Sunday, November 15, 2009

aaaaarrrrrrrrrgggggggghhhhhh!

Sun, April 9, 2006
I am trying so hard, so very hard, to bend my will and study like it's all I want to do. I shouldn't bitch, I know, I'm priveleged to be in vet school and lucky to be getting this education... that's the stuff they said in the packets I got when I was accepted, it seems... but hey folks, it sucks. It really and truly does. I am exhausted and can't stop. I try to sqeeze in some form of pleasure into my life here and there, like seeing you lovely people, or going to the gym, cooking when I can... all these things bring profound guilt because it means I am not studying every single second. I am not an A student, and I have stopped striving for A's because it was making me so depressed; it would be an inhuman effort on my part to get there. I don't actually think it's possible. No, it's not one of those self depricating things; I really mean it. It is an insane amount of information we are trying to swallow, and Tufts is the most curriculum heavy of all the schools (the others are a little shocked at what we have to do!) I do love it for all the reasons I applied, like the fact that it is a humane based school heavy in ethics and so forth... and an institution that prides itself on having the most over achievers possible. But folks! I sometimes feel it is draining away who I am. It takes me a while to relax, and sometimes I realize that I forget who I am and how funny I can be. I don't like feeling I am losing my Self.
The hardest part is that it is nearly impossible to maintain a support group because I am simply not available. And this is the heaviest emotional and mental burden I have ever experienced; most of the time I feel I am pretty nearly alone in it, by design. It's not that anyone who loves me wouldn't jump at the chance to be supportive... but it's a matter of, when?

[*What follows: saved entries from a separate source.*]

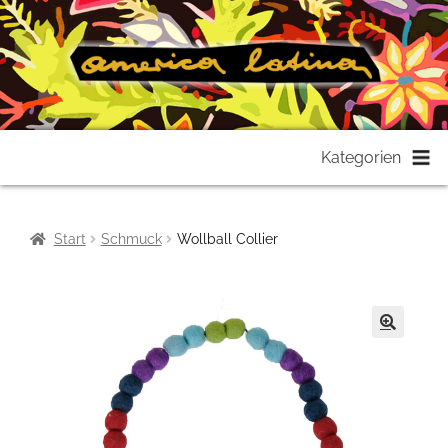
Zur
Zum
Kategorien
Navigation
Inhalt
springen
springen
Start
Schmuck
Wollball Collier
🔍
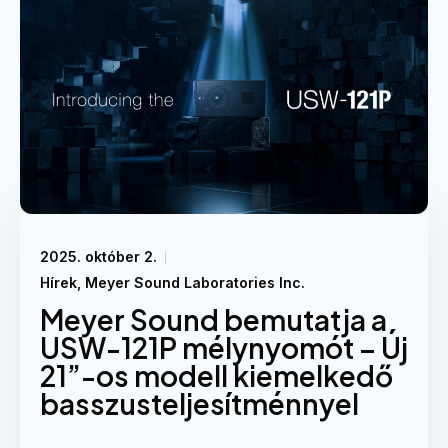
2025. október 2.
Hírek
,
Meyer Sound Laboratories Inc.
Meyer Sound bemutatja a
USW-121P mélynyomót – Új
21”-os modell kiemelkedő
basszusteljesítménnyel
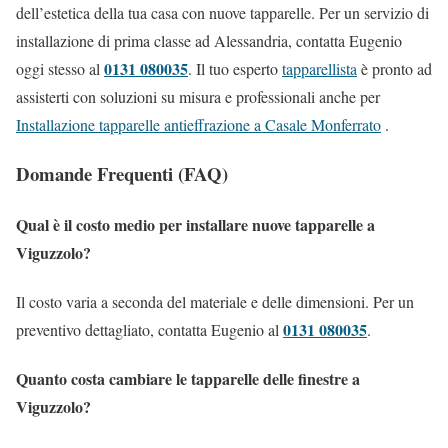
dell’estetica della tua casa con nuove tapparelle. Per un servizio di
installazione di prima classe ad Alessandria, contatta Eugenio
0131 080035
oggi stesso al
. Il tuo esperto
tapparellista
è pronto ad
assisterti con soluzioni su misura e professionali anche per
Installazione tapparelle antieffrazione a Casale Monferrato
.
Domande Frequenti (FAQ)
Qual è il costo medio per installare nuove tapparelle a
Viguzzolo?
Il costo varia a seconda del materiale e delle dimensioni. Per un
0131 080035
preventivo dettagliato, contatta Eugenio al
.
Quanto costa cambiare le tapparelle delle finestre a
Viguzzolo?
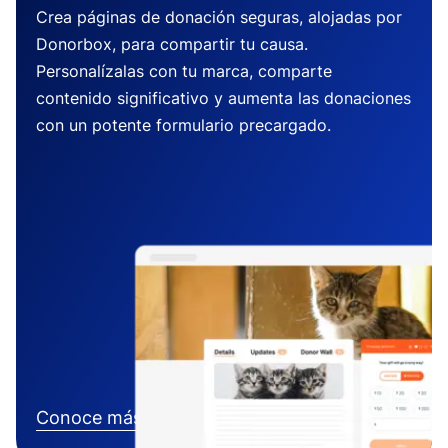
Crea páginas de donación seguras, alojadas por
Donorbox, para compartir tu causa.
Personalízalas con tu marca, comparte
contenido significativo y aumenta las donaciones
con un potente formulario precargado.
Conoce más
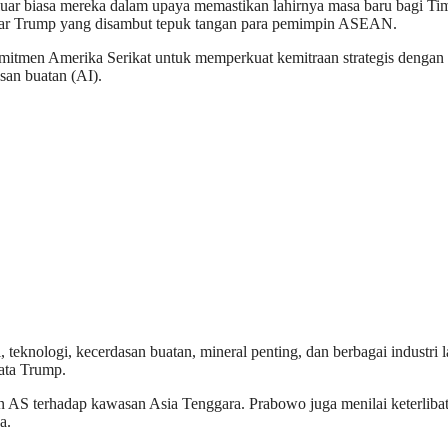
luar biasa mereka dalam upaya memastikan lahirnya masa baru bagi Ti
 ujar Trump yang disambut tepuk tangan para pemimpin ASEAN.
itmen Amerika Serikat untuk memperkuat kemitraan strategis dengan 
san buatan (AI).
 teknologi, kecerdasan buatan, mineral penting, dan berbagai industr
ata Trump.
n AS terhadap kawasan Asia Tenggara. Prabowo juga menilai keterli
a.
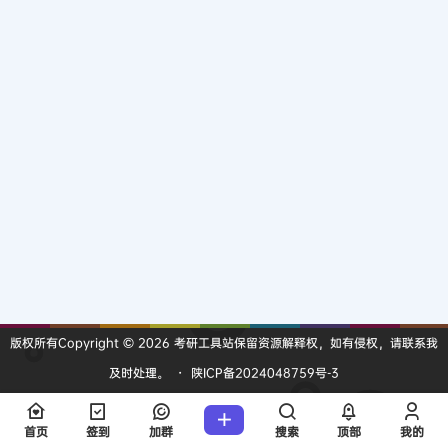
版权所有Copyright © 2026
考研工具站
保留资源解释权，如有侵权，请联系我
及时处理。
・
陕ICP备2024048759号-3
查询 6 次，耗时 0.1086 秒
首页
签到
加群
搜索
顶部
我的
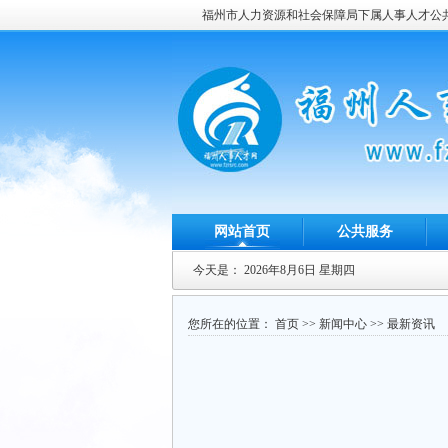
福州市人力资源和社会保障局下属人事人才公
网站首页
公共服务
今天是：
2026年8月6日 星期四
您所在的位置：
首页
>>
新闻中心
>>
最新资讯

So I am profoundly frustrated, tired, burnt out, and I have the better part of two months left to the semester. I am so tired! So tired that I feel like I don't care now! I have an exam tomorrow, and have been beating myself all day with the test materials, trying so hard to chain myself to it and make it happen; my resolve has been crumbling, no focus...
Well enough bitching... this is why I don't often answer the 'how are you?' question; it's too much. Way too much. And most people can't understand (and I am not saying that meanly!) because they just can't...
It's like being thrown in a lake and being told that the only way to survive is not to swim, but to drink the whole thing...
ugh.
Tue, April 11, 2006
Thank you everyone for all your support. It isn't often that I reach out and bleed like that... but it's very comforting knowing that when I had to do it, you were all there to mop up the goo. Instead of telling me to suck up and deal, or shut the fuck up or whatever... you people are amazing, awesome... what can I say? My life is better and better all the time.